Screen shooting and recording protocols (Re: Authorized clients)

Fri Jan 10 06:26:19 PST 2014

On 10/01/14 09:54, Pekka Paalanen wrote:
> I think it is realistic on good platforms, and also essential for
> performance. Needs to be tried out, of course.
X11 does capturing by simply copying the buffer to a SHM image. This
takes about 2ms for a 1920x1080 frame. That's perfectly usable,
considering that any video encoder will need far more time to encode
that same frame. So it's nice to have zero overhead capturing, but not
essential IMO.

> What would you capture, when the window is already rotated? The aligned
> bounding box perhaps?
>
> Clients do not have a coordinate transformation, that could relate a
> window to the global desktop or output coordinate space. Clients simply
> do not know about those coordinate spaces, and the mapping between a
> window and them may not be linear even in homogenous coordinates.
If a window is rotated, then the user will probably expect a screenshot
of a rotated window, not one of the original un-rotated window. So yes,
I think the axis-aligned bounding box is the best choice in that case.

> There is a slight problem with "as it appears on screen". One window
> may appear multiple times in different forms on screens (the weston
> views mechanism). Exposé effect temporarily scales the window into a
> size that is not readable, do you want exposé to affect the capture?
> There can be live preview views of a window that are not useful to
> record.
So it would be up to the compositor to decide what rectangle is the
right one.

> If the window is rotated, do you want it also captured rotated?
Yes. Why on earth would the user decide to rotate a window if he doesn't
want it to be captured like that?

> Another thing is that if the window is partially or completely obscured
> by other windows. If you are recording that window, should you be
> getting the window content, or what happens to be visible at its
> position on screen?
Depends on the goal. It would be nice to have both features available.

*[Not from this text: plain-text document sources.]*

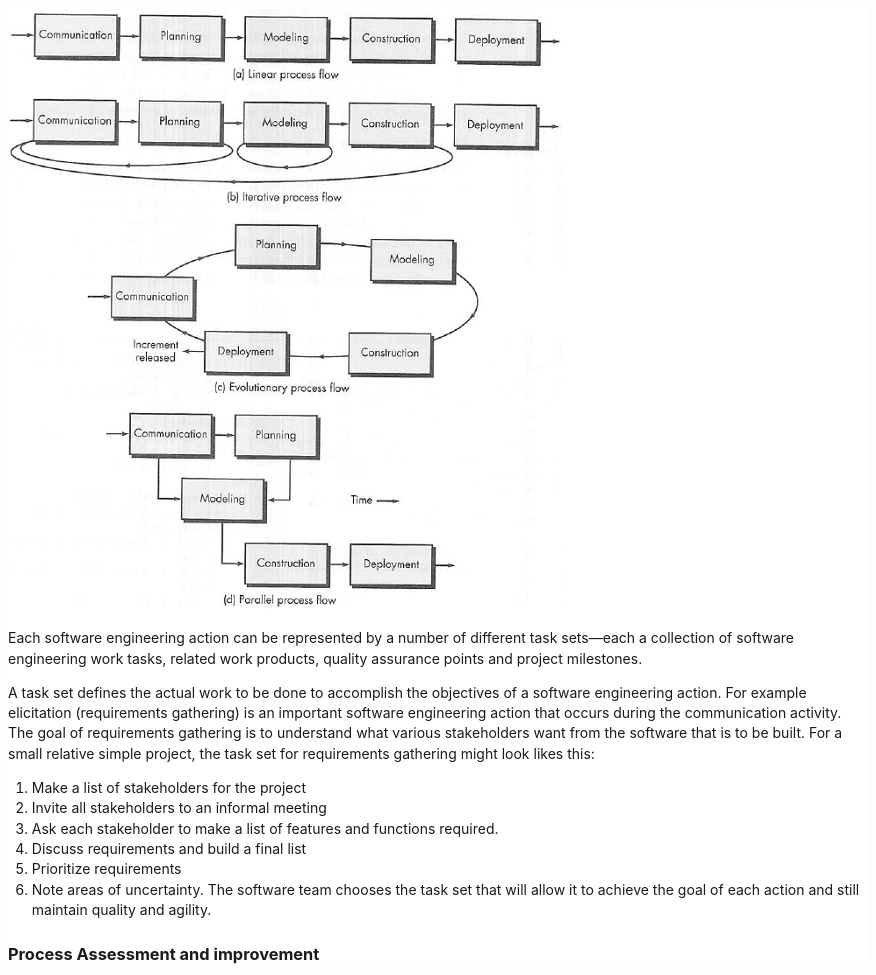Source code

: ![](images/Pasted%20image%2020240927163836.png)

Each software engineering action can be represented by a number of different task sets—each a collection of software engineering work tasks, related work products, quality assurance points and project milestones.

A task set defines the actual work to be done to accomplish the objectives of a software engineering action. For example elicitation (requirements gathering) is an important software engineering action that occurs during the communication activity. The goal of requirements gathering is to understand what various stakeholders want from the software that is to be built.
For a small relative simple project, the task set for requirements gathering might look likes this:
1. Make a list of stakeholders for the project
2. Invite all stakeholders to an informal meeting
3. Ask each stakeholder to make a list of features and functions required.
4. Discuss requirements and build a final list
5. Prioritize requirements
6. Note areas of uncertainty.
The software team chooses the task set that will allow it to achieve the goal of each action and still maintain quality and agility.

### Process Assessment and improvement
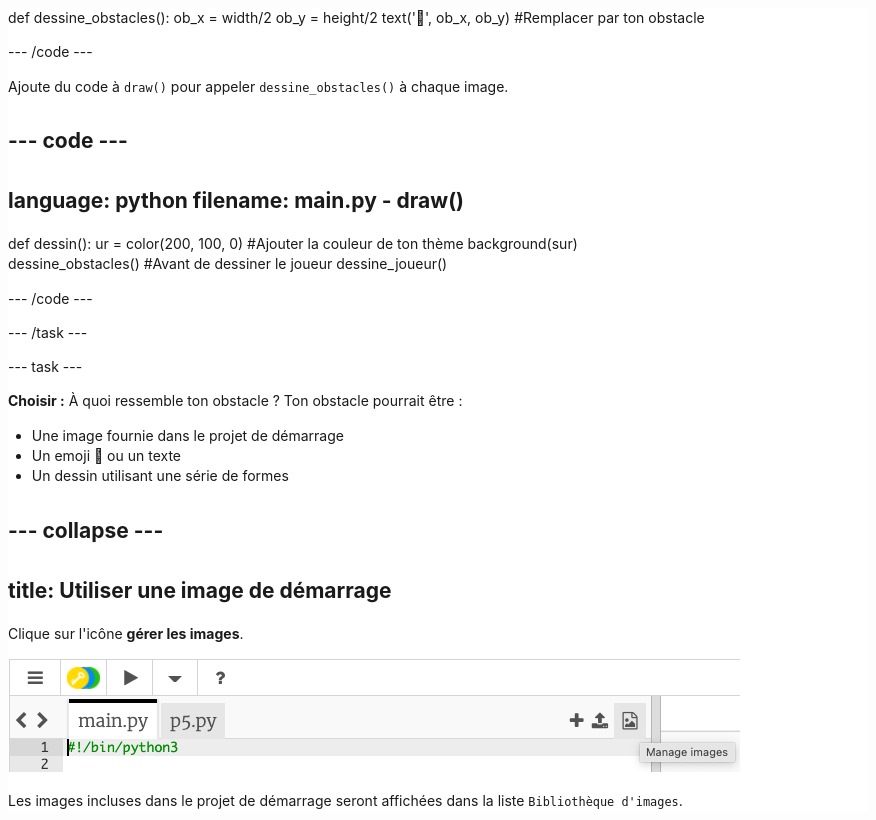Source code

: def dessine_obstacles(): 
   ob_x = width/2 ob_y = height/2 
   text('🌵', ob_x, ob_y) #Remplacer par ton obstacle


--- /code ---

Ajoute du code à `draw()` pour appeler `dessine_obstacles()` à chaque image.

--- code ---
---
language: python
filename: main.py - draw()
---

def dessin(): 
    ur = color(200, 100, 0) #Ajouter la couleur de ton thème 
    background(sur)  
    dessine_obstacles() #Avant de dessiner le joueur 
    dessine_joueur()

--- /code ---

--- /task ---

--- task ---

**Choisir :** À quoi ressemble ton obstacle ? Ton obstacle pourrait être :
+ Une image fournie dans le projet de démarrage
+ Un emoji 🌵 ou un texte
+ Un dessin utilisant une série de formes

--- collapse ---
---
title: Utiliser une image de démarrage
---

Clique sur l'icône **gérer les images**.

![L'icône d'image en haut à droite de la zone de code.](images/manage-images.png)

Les images incluses dans le projet de démarrage seront affichées dans la liste `Bibliothèque d'images`.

> What if the window is on a virtual desktop that is
> not visible at all?
Then how would you pick the window in the first place?

> In your proposition, how do you define what is part of the window or
> not? It needs to relate to the protocol objects somehow.
I assumed it would be impossible (or at least very impractical) to
capture tooltips and menus as part of a window. I mean, what if the
window is transformed and the tooltips are not? I wanted to avoid the
issue entirely by simply recording the screen as-is, by choosing a
rectangle on the screen based on x/y/w/h. Do you think it is realistic
to require that all compositors implement the complex logic to capture
and follow a single window, without transformations, but with support
for tooltips and menus? I fear that most compositors won't implement it
at all, and if they do, it will likely be buggy because it hasn't seen
enough testing.

> Menus, tooltips, drop-downs etc. are a good question, since they can
> extrude outside of the original window on any side like left or top -
> how should that affect the capture? Would it appear as if the main
> window temporarily jumped to the right/down when you record a video?
Tooltips and menus that are not fully inside the recorded rectangle
would be partially unreadable, that's correct. There's not much that can
be done about that, right? You can't change the size of a video once it
has started, encoders don't allow that (and video players don't support it).

> It seems capturing "a window" requires close cooperation with the shell
> (plugin), and a probably a non-trivial amount of metadata to create a
> pleasing video. I don't have a good proposition on how it should work.
>
> Maybe the "just choose an aligned rect" way is really the easiest while
> being suffient for all real use cases.
That's exactly why I suggested it. It's simple to implement and good enough.

> Oh, OTOH color management... zero-copy output capture would of course
> capture the framebuffer drawn for the output color space, and
> additionally that could be e.g. 10 bits per channel.
Is it feasible to temporarily 'downgrade' to whatever capture format the
screenshooter/screen recorder requests? That will probably be BGRA (8-bit).

For the color space I just assume sRGB on X11, and AFAIK image viewers
and video players do the same, so no-one complains that their
screenshots/videos look wrong. Color management in video is a nightmare
anyway, there are a few (poorly defined) versions of YUV that you can
use, but you can't embed an ICC profile or anything like that AFAIK :(.

Do 10-bit displays actually exist? I thought even those 8-bit displays
are really only 6-bit plus dithering.